The deployment utility aims to minimize costs assuming that the training of the given number of models should end by a certain deadline. This type of utility will be used in the production environment for re-training models used for real-time predictions. The initial time to train one model is estimated based on the number of models to train, number of epochs needed to train a model and the average time of training one epoch. Then the number of worker computers needed is calculated to meet the training deadline. Preferably, on-premise servers are used and the machines in the Cloud are deployed only if the on-premises servers are too few to meet the training deadline. The MELODIC platform is continuously monitor the time it takes to train a model, and estimate the time remaining to finish the training of all models. Based on that estimate, MELODIC optimizes the number of worker machines required to meet the deadline by autonomously adding or removing virtual machines in the Cloud.
For training and experiments, a hybrid infrastructure is used where a part of the application is deployed in the Cloud and a part of the application is deployed on-premise.
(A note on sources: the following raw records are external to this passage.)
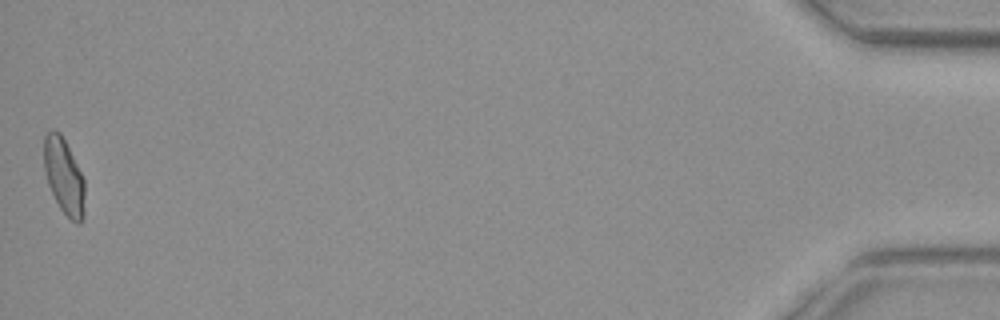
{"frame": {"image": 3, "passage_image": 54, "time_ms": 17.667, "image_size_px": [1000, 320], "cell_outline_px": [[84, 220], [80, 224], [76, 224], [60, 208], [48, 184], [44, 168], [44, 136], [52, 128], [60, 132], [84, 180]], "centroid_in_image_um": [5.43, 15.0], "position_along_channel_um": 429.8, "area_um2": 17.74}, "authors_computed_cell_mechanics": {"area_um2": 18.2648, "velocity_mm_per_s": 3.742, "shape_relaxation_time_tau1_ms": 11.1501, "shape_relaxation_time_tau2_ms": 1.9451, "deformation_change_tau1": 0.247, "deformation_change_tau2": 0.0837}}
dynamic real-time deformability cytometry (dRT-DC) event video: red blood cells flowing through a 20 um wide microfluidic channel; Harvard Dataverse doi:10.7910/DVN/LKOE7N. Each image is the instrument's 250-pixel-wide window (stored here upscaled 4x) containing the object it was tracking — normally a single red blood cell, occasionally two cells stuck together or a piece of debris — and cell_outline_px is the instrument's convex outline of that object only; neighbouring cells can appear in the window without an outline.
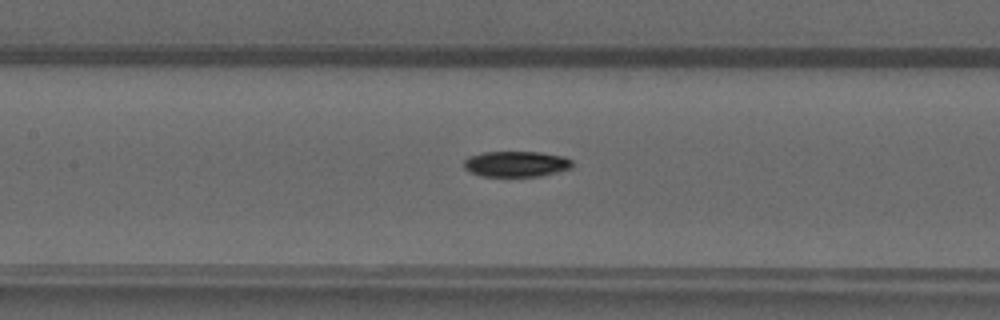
{"species": "common noctule bat (a hibernating species)", "species_latin": "Nyctalus noctula", "temperature_condition": "warm", "stored_images_in_passage": 46, "camera_frame_rate_fps": 3000, "um_per_image_px": 0.085, "animal": {"sex": "male", "forearm_length_mm": 52.5}, "frame": {"image": 1, "passage_image": 20, "time_ms": 6.333, "image_size_px": [1000, 320], "cell_outline_px": [[572, 168], [540, 176], [480, 176], [464, 168], [464, 160], [468, 156], [484, 152], [540, 152], [564, 156], [572, 160]], "centroid_in_image_um": [43.88, 13.93], "position_along_channel_um": 163.5, "area_um2": 16.24}}
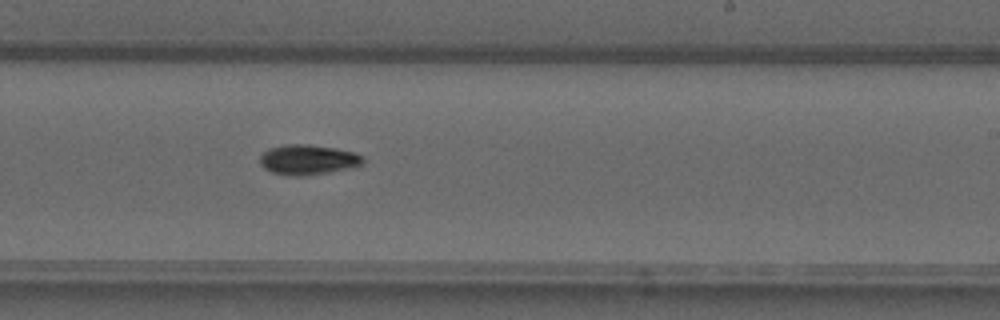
{"frame": {"image": 2, "passage_image": 27, "time_ms": 8.667, "image_size_px": [1000, 320], "cell_outline_px": [[364, 160], [360, 164], [328, 172], [304, 176], [288, 176], [272, 172], [264, 168], [260, 164], [260, 156], [268, 148], [288, 144], [308, 144], [336, 148], [356, 152], [364, 156]], "centroid_in_image_um": [26.14, 13.56], "position_along_channel_um": 262.9, "area_um2": 17.98}}
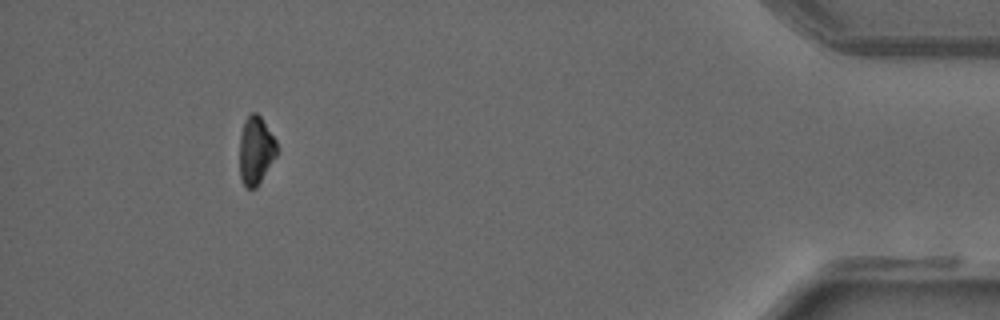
{"frame": {"image": 3, "passage_image": 42, "time_ms": 13.667, "image_size_px": [1000, 320], "cell_outline_px": [[280, 152], [256, 188], [248, 188], [244, 184], [240, 176], [240, 136], [244, 120], [252, 112], [256, 112], [260, 116], [276, 140], [280, 148]], "centroid_in_image_um": [21.78, 12.78], "position_along_channel_um": 413.4, "area_um2": 15.03}}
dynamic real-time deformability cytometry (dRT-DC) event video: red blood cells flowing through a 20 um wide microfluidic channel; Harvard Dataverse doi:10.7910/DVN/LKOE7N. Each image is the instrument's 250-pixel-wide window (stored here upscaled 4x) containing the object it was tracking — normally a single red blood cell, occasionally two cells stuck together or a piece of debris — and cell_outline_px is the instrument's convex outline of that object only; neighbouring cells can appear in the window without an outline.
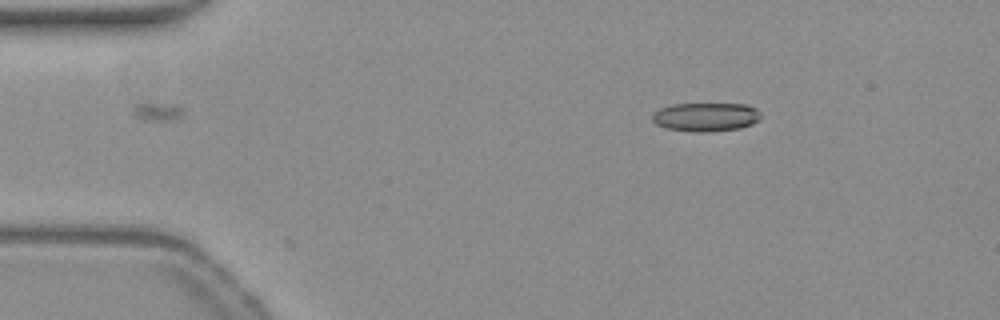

This architecture is forced by very high prices of virtual machines with GPUs or dedicated hardware for ML training in the Cloud. Also the cost of using HPC solutions is very high compared with the current hybrid deployment. The baseline infrastructure for training is therefore on-premise servers with GPUs, and Cloud resources used only when it is not possible to meet the time constraints of the training on the local computational resources. Even assuming that the the leading Cloud Providers are equipped with the highest quality network connections, the communication overhead could be a problem that must be considered, and work is ongoing to extend MELODIC to take latency into consideration when assigning the location of data and processing jobs. However, for this application, the time of transferring the data for training the model is not significant compared with training process: Measurements indicate that transferring data normally takes up to 5 seconds, while the training time is over 7 hours on average. Hence, the network delay and bandwidth are not bottlenecks for completing the training.